Piezoelectric patch generates enough electricity to power a pacemaker

University of Illinois and University of Arizona

The implant contains a flexible piezoelectric film and a tiny rechargable battery

A flexible piezoelectric implant that harnesses energy from the body's natural motions has been developed by researchers in the US and China. The team hope that, one day, such a device might supply the necessary electricity for various medical implants. Tests on cows and sheep suggest their device can already harvest enough energy from the beating of the heart to power a modern cardiac pacemaker.

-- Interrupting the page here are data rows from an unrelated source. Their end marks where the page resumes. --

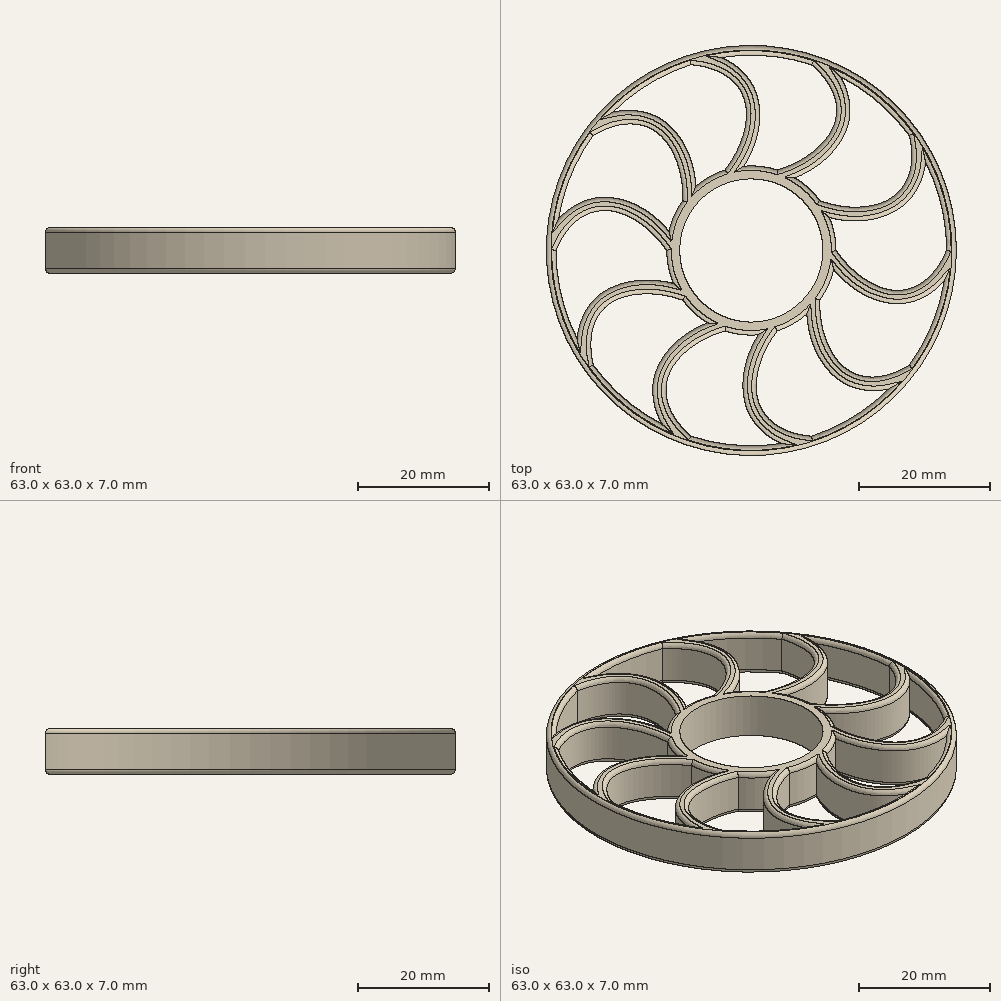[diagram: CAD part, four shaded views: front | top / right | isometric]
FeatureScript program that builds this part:
annotation { "Feature Type Name" : "Feature", "Feature Type Description" : "" }
export const myFeature = defineFeature(function(context is Context, id is Id, definition is map)
    precondition{}
    {
        {
            var Q0;
            Q0=qCreatedBy(makeId("Top.planeOp"),FACE);
            var sketch = newSketch(context, id + "F0", { "sketchPlane" : qUnion([Q0])});
            skCircle(sketch, "E0", {"center": v(0, 0) * mm, "radius": 11 * mm});
            skArc(sketch, "E1", {"start": v(30, 0) * mm, "mid": v(-29.92, 2.25) * mm, "end": v(29.66, -4.48) * mm});
            skArc(sketch, "E2", {"start": v(13, 0) * mm, "mid": v(-12.92, 1.44) * mm, "end": v(12.68, -2.86) * mm});
            skCircle(sketch, "E3", {"center": v(0, 0) * mm, "radius": 31.5 * mm});
            skFitSpline(sketch, "E4", {"points": [v(13, 0) * mm, v(22.2, -6.13) * mm, v(30, 0) * mm], "startDerivative": vector(13.65, -20) * mm, "endDerivative": vector(11.01, 26.01) * mm});
            skFitSpline(sketch, "E5.0", {"points": [v(11.35, -1.13) * mm, v(11.98, -2.06) * mm, v(13.41, -3.8) * mm, v(15.92, -5.95) * mm, v(18.26, -7.25) * mm, v(20.24, -7.9) * mm, v(21.78, -8.16) * mm, v(23.35, -8.14) * mm, v(24.88, -7.85) * mm, v(26.34, -7.27) * mm, v(28.16, -6.15) * mm, v(30.12, -4.15) * mm, v(31.33, -2) * mm, v(31.84, -0.78) * mm]});
            skSolve(sketch);
        }
        {
            var Q0;
            Q0=makeQuery(id+"F0.imprint","IMPRINT",FACE,{"disambiguationData":[TD([[makeQuery(id+"F0.imprint","IMPRINT",EDGE,{"derivedFrom":sQuery(id+"F0.wireOp",EDGE,"E0")}),-1.0]])]});
            var Q1;
            Q1=makeQuery(id+"F0.imprint","IMPRINT",FACE,{"disambiguationData":[TD([[makeQuery(id+"F0.imprint","IMPRINT",EDGE,{"derivedFrom":sQuery(id+"F0.wireOp",EDGE,"E3")}),1.0]])]});
            extrude(context, id + "F1", {"entities" : qUnion([Q0, Q1]), "depth" : 3.5 * mm, "offsetDistance" : 25 * mm});
        }
        {
            var Q0;
            {var subQ0=sQuery(id+"F0.wireOp",EDGE,"E4");Q0=makeQuery(id+"F0.imprint","IMPRINT",FACE,{"disambiguationData":[TD([[makeQuery(id+"F0.imprint","IMPRINT",EDGE,{"derivedFrom":subQ0}),-1.0]])]});}
            extrude(context, id + "F2", {"entities" : qUnion([Q0]), "depth" : 3.5 * mm, "offsetDistance" : 25 * mm});
        }
        {
            var Q0;
            Q0=makeQuery(id+"F1.opExtrude","CAP_EDGE",EDGE,{"disambiguationData":[OSD([sQuery(id+"F0.wireOp",EDGE,"E2")])],"isStart":false});
            var Q1;
            Q1=makeQuery(id+"F1.opExtrude","CAP_EDGE",EDGE,{"disambiguationData":[OSD([sQuery(id+"F0.wireOp",EDGE,"E5.0")])],"isStart":false});
            var Q2;
            Q2=makeQuery(id+"F1.opExtrude","CAP_EDGE",EDGE,{"disambiguationData":[OSD([sQuery(id+"F0.wireOp",EDGE,"E4")])],"isStart":false});
            var Q3;
            Q3=makeQuery(id+"F1.opExtrude","CAP_EDGE",EDGE,{"disambiguationData":[OSD([sQuery(id+"F0.wireOp",EDGE,"E3")])],"isStart":false});
            var Q4;
            Q4=makeQuery(id+"F1.opExtrude","CAP_EDGE",EDGE,{"disambiguationData":[OSD([sQuery(id+"F0.wireOp",EDGE,"E1")])],"isStart":false});
            fillet(context, id + "F3", {"entities" : qUnion([Q0, Q1, Q2, Q3, Q4]), "radius" : .7 * mm, "tangentPropagation" : true, "allowEdgeOverflow" : false});
        }
        {
            var Q0;
            Q0=makeQuery(id+"F2.opExtrude","SWEPT_BODY",BODY,{"disambiguationData":[OSD([sQuery(id+"F0.wireOp",EDGE,"E0"),sQuery(id+"F0.wireOp",EDGE,"E1"),sQuery(id+"F0.wireOp",EDGE,"E2"),sQuery(id+"F0.wireOp",EDGE,"E3"),sQuery(id+"F0.wireOp",EDGE,"E4"),sQuery(id+"F0.wireOp",EDGE,"E5.0")])]});
            deleteBodies(context, id + "F4", {"entities" : qUnion([Q0])});
        }
        {
            var Q0;
            Q0=makeQuery(id+"F1.opExtrude","SWEPT_BODY",BODY,{"disambiguationData":[OSD([sQuery(id+"F0.wireOp",EDGE,"E0"),sQuery(id+"F0.wireOp",EDGE,"E1"),sQuery(id+"F0.wireOp",EDGE,"E2"),sQuery(id+"F0.wireOp",EDGE,"E3"),sQuery(id+"F0.wireOp",EDGE,"E4"),sQuery(id+"F0.wireOp",EDGE,"E5.0")])]});
            var Q1;
            Q1=makeQuery(id+"F1.opExtrude","CAP_EDGE",EDGE,{"disambiguationData":[OSD([sQuery(id+"F0.wireOp",EDGE,"E0")])],"isStart":false});
            circularPattern(context, id + "F5", {"operationType" : NewBodyOperationType.ADD, "entities" : qUnion([Q0]), "axis" : qUnion([Q1]), "angle" : 360 * degree, "instanceCount" : 10, "oppositeDirection" : true, "equalSpace" : true});
        }
        {
            var Q0;
            Q0=makeQuery(id+"F1.opExtrude","SWEPT_BODY",BODY,{"disambiguationData":[OSD([sQuery(id+"F0.wireOp",EDGE,"E0"),sQuery(id+"F0.wireOp",EDGE,"E1"),sQuery(id+"F0.wireOp",EDGE,"E2"),sQuery(id+"F0.wireOp",EDGE,"E3"),sQuery(id+"F0.wireOp",EDGE,"E4"),sQuery(id+"F0.wireOp",EDGE,"E5.0")])]});
            var Q1;
            Q1=qCreatedBy(makeId("Top.planeOp"),FACE);
            mirror(context, id + "F6", {"operationType" : NewBodyOperationType.ADD, "entities" : qUnion([Q0]), "mirrorPlane" : qUnion([Q1])});
        }
    });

From cochlear implants to implantable defibrillators, electronic devices have been developed to perform many functions inside the human body. At present, they almost all rely on some kind of battery that eventually runs down. For a pacemaker, this happens in 6–10 years. Changing the battery inevitably requires further surgery, which can be risky and expensive.

A device able to generate power could, in principle, operate forever. The most obvious energy source in the body is some type of regular movement such as that of the heart, lungs or diaphragm. But the requirements for a mechanical energy harvester are severe – it needs to generate enough electricity to power the implant without interfering with the natural motion of the body. This is a particular concern if an energy harvester is attached to the heart, as applying pressure to the outside of the heart can lead to an irregular heartbeat – the very condition cardiac pacemakers are usually implanted to treat.

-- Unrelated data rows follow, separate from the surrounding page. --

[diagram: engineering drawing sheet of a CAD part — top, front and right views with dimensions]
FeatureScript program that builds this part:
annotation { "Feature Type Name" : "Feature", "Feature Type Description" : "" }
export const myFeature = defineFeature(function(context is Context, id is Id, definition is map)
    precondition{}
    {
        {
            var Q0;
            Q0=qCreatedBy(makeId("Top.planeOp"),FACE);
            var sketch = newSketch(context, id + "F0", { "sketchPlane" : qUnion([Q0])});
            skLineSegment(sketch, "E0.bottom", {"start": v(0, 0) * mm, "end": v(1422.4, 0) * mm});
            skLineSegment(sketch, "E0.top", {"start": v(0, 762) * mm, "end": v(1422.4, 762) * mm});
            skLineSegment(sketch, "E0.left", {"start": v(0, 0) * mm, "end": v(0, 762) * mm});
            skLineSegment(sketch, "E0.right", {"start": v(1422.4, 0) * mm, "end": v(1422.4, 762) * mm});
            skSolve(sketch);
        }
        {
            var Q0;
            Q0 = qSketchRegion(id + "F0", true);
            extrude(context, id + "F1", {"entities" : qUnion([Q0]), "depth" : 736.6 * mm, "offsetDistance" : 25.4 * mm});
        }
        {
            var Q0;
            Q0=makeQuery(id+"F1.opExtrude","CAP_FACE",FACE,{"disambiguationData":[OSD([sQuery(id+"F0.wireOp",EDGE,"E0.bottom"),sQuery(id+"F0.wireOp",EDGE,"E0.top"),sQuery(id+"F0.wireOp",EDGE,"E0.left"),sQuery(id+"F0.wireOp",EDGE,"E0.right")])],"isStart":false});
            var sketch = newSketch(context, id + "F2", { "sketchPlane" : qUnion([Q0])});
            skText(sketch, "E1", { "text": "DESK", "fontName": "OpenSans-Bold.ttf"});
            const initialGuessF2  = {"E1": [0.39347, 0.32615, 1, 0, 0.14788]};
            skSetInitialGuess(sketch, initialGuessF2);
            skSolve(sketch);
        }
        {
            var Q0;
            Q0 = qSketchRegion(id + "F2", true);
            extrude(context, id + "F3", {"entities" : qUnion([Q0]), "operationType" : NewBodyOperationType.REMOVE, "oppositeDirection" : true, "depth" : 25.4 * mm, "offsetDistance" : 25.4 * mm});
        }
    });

A group led by John Rogers at the University of Illinois at Urbana–Champaign have developed a flexible, piezoelectric patch that harvests the mechanical energy of a beating heart. The implant contains a film made of 500nm thick ribbons of lead zirconate titanate (PZT) surrounded by gold and platinum electrodes. PZT is piezoelectric, meaning a voltage develops across it when it is bent. The output is used to charge a tiny battery integrated into the device, and the whole thing is encased in a layer of polyimide to make it biocompatible.

Patch test

The researchers tried out the patches by stitching them in different orientations onto the hearts of anaesthetised sheep and cows. The voltage they produced was almost exactly what they had predicted theoretically, and the implants did not obviously interfere with the natural beating of the heart.

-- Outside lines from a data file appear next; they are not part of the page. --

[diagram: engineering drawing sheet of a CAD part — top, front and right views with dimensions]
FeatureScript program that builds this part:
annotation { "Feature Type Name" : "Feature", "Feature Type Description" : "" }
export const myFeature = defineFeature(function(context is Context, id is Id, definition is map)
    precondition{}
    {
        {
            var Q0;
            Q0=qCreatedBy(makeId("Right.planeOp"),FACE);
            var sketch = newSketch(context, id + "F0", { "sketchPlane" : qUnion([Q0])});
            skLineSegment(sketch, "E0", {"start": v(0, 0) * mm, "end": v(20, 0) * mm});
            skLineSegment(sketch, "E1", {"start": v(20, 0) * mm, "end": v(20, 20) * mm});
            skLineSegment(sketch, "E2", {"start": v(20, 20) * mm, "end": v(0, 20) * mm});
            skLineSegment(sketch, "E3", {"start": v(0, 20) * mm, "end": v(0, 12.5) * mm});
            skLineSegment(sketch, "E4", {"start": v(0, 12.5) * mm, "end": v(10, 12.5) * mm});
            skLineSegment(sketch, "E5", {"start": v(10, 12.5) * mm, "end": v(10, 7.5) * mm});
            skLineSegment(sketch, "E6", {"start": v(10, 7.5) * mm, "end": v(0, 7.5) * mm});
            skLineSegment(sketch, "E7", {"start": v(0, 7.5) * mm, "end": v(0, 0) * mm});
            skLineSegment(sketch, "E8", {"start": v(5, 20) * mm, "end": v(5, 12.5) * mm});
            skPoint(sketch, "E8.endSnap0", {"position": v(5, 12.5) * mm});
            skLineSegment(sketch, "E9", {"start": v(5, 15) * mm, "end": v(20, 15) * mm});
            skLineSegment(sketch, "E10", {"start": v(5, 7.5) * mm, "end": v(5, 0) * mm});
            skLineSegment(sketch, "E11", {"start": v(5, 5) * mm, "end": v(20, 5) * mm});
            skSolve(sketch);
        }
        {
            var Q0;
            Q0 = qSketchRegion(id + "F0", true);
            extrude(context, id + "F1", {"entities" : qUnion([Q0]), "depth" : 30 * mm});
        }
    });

University of Illinois and University of Arizona

The team stitched the patches onto the hearts of cows and sheep

They found that, when stitched at the optimal orientation onto the right ventricle, their device generated up to 0.18µW/cm2 power. State-of-the-art pacemakers can run on as little as 0.3µW – a power output the team achieved by stacking multiple piezoelectric layers on top of one another. The team has now received ethics committee approval to leave the patches in place and wake the animals up, allowing them to monitor their behaviour over months or even years to check that the devices continue to work properly and do not unduly affect the animals. ‘If you want to do a cardiac pacemaker, it only makes sense if your device lasts much longer than ten years,’ explains Rogers, ‘That's pretty daunting in terms of biocompatibility, so we just need to work through that process of seeing what happens over time.’

Materials scientist and engineer Zhong Lin Wang of Georgia Institute of Technology in the US, an expert in harvesting mechanical energy, is impressed. ‘This opens the possibility of fully using the mechanical energy in the human body for sustainably driving biosenors and biodevices,’ he says.  ‘It has high impact, great significance and outstanding applications.’